L’ensemble des fonds collectés au titre de cette contribution seront mutualisés et reversés à un collecteur unique. Ce système garantira une meilleure redistribution entre les grandes entreprises et les petites.
– Par ailleurs, chaque personne aura connaissance du nombre d’heures créditées sur son compte en accédant au service dématérialisé d’information dédié.
– Enfin une aide sera également accordée aux petites entreprises. En effet, pour certaines d’entre elles, laisser un employé suivre une formation peut être pénalisant. C’est notamment pour cette raison qu’en 2012, seul 29% des salariés d’entreprises de moins de 10 personnes ont bénéficié d’une action en formation contre 53% dans les entreprises de plus de 1 000 salariés. C’est pourquoi la loi accorde des moyens supplémentaires pour améliorer l’accès à la formation professionnelle aux TPE, et organise la prise en charge des rémunérations durant la période de formation par la Fonds paritaire de sécurisation des parcours professionnels (FPSPP).
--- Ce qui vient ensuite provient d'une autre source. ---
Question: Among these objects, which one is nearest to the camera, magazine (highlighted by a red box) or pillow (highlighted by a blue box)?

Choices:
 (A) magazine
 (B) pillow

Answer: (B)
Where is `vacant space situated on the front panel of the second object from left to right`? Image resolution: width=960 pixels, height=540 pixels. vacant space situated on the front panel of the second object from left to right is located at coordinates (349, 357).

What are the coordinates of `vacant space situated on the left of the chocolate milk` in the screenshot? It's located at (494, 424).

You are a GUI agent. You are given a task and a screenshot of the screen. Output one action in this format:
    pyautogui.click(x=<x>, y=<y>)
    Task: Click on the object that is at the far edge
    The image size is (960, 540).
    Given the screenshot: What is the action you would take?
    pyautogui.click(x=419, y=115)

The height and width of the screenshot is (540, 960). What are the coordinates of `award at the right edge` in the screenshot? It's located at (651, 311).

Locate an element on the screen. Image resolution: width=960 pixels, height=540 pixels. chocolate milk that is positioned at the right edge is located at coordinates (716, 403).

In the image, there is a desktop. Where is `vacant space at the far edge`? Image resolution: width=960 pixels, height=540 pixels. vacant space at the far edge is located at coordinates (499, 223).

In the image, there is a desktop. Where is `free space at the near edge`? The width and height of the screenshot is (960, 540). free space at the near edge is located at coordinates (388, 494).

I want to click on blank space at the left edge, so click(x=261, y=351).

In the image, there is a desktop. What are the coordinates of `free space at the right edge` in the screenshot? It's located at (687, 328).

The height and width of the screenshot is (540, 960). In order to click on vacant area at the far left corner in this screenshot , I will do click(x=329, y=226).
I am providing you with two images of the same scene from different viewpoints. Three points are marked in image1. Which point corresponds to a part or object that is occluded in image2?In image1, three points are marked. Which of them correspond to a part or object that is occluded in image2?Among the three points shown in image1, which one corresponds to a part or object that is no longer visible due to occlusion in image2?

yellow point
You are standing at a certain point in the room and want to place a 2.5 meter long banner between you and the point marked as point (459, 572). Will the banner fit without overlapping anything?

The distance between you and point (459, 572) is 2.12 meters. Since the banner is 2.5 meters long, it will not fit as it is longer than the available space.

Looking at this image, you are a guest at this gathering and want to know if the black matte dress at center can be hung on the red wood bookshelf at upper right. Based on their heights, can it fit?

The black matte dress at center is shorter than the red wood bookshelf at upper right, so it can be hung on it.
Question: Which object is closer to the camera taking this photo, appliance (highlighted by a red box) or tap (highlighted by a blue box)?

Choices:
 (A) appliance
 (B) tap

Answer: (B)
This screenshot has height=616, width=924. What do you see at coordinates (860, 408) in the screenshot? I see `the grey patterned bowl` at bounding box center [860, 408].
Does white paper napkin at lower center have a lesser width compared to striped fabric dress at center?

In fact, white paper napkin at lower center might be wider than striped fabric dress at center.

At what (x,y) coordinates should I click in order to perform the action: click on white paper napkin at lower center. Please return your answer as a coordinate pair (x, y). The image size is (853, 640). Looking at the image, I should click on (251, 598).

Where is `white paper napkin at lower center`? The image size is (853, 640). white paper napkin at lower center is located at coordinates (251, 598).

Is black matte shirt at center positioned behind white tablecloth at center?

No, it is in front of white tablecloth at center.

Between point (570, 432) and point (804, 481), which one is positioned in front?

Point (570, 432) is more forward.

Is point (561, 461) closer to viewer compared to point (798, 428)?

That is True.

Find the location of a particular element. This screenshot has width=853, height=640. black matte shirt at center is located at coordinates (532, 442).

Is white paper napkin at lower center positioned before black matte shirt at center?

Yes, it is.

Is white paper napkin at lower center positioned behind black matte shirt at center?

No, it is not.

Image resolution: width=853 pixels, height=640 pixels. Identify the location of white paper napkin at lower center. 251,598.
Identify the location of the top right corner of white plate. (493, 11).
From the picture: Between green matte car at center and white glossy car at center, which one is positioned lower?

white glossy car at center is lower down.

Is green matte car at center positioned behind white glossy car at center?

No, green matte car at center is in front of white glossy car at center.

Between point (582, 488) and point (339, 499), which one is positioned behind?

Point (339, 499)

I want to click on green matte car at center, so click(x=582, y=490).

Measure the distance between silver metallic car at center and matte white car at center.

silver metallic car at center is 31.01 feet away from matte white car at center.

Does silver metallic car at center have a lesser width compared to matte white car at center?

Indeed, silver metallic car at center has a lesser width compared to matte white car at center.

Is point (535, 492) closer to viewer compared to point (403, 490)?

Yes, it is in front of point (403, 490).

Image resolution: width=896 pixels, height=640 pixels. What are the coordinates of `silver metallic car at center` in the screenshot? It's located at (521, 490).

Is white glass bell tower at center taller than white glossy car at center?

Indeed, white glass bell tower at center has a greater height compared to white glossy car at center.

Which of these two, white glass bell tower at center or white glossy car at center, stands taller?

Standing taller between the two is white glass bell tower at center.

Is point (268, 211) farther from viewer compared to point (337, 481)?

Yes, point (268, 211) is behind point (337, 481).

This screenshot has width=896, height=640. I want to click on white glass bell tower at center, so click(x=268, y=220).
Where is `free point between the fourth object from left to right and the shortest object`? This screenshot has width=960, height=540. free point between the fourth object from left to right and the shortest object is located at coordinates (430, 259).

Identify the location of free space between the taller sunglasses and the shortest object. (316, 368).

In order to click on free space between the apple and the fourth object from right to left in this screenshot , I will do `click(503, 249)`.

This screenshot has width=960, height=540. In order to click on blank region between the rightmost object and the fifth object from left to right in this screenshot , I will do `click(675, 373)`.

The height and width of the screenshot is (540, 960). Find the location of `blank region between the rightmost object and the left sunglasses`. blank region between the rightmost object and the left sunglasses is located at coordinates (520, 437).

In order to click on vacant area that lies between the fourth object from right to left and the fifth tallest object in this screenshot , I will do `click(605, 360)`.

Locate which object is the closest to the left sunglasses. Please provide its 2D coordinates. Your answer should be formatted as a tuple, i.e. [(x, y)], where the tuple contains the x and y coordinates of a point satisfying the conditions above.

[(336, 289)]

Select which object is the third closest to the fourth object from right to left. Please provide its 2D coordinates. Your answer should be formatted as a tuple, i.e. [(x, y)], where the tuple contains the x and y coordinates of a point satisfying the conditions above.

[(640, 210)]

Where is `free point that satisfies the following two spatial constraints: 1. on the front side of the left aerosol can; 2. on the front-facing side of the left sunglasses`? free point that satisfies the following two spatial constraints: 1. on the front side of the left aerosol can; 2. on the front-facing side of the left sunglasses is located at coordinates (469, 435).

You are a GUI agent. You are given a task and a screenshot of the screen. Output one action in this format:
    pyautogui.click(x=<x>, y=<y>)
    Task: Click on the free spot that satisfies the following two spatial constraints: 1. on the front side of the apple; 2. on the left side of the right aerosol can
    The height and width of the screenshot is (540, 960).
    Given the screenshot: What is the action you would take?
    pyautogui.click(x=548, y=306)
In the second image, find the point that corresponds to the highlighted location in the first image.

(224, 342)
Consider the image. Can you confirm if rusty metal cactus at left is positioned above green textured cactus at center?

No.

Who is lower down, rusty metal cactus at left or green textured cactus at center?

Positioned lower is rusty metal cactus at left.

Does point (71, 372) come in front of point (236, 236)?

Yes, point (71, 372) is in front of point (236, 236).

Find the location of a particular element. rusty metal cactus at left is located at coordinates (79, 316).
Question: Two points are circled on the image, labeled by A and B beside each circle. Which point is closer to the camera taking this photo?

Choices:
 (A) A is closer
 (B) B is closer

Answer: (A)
La mise en application du Compte personnel de formation permettra davantage de formation pour ceux qui en ont le plus besoin – demandeurs d’emploi, salariés les moins qualifiés, salariés des petites entreprises – pour leur donner les moyens d’une réelle promotion professionnelle et sociale ; tout en demeurant un véritable investissement pour les entreprises, au service de leur compétitivité, de la croissance et de l’emploi.
Comme l’a dit le Président de la République : « Insister sur la formation professionnelle, c’est un choix de gauche ».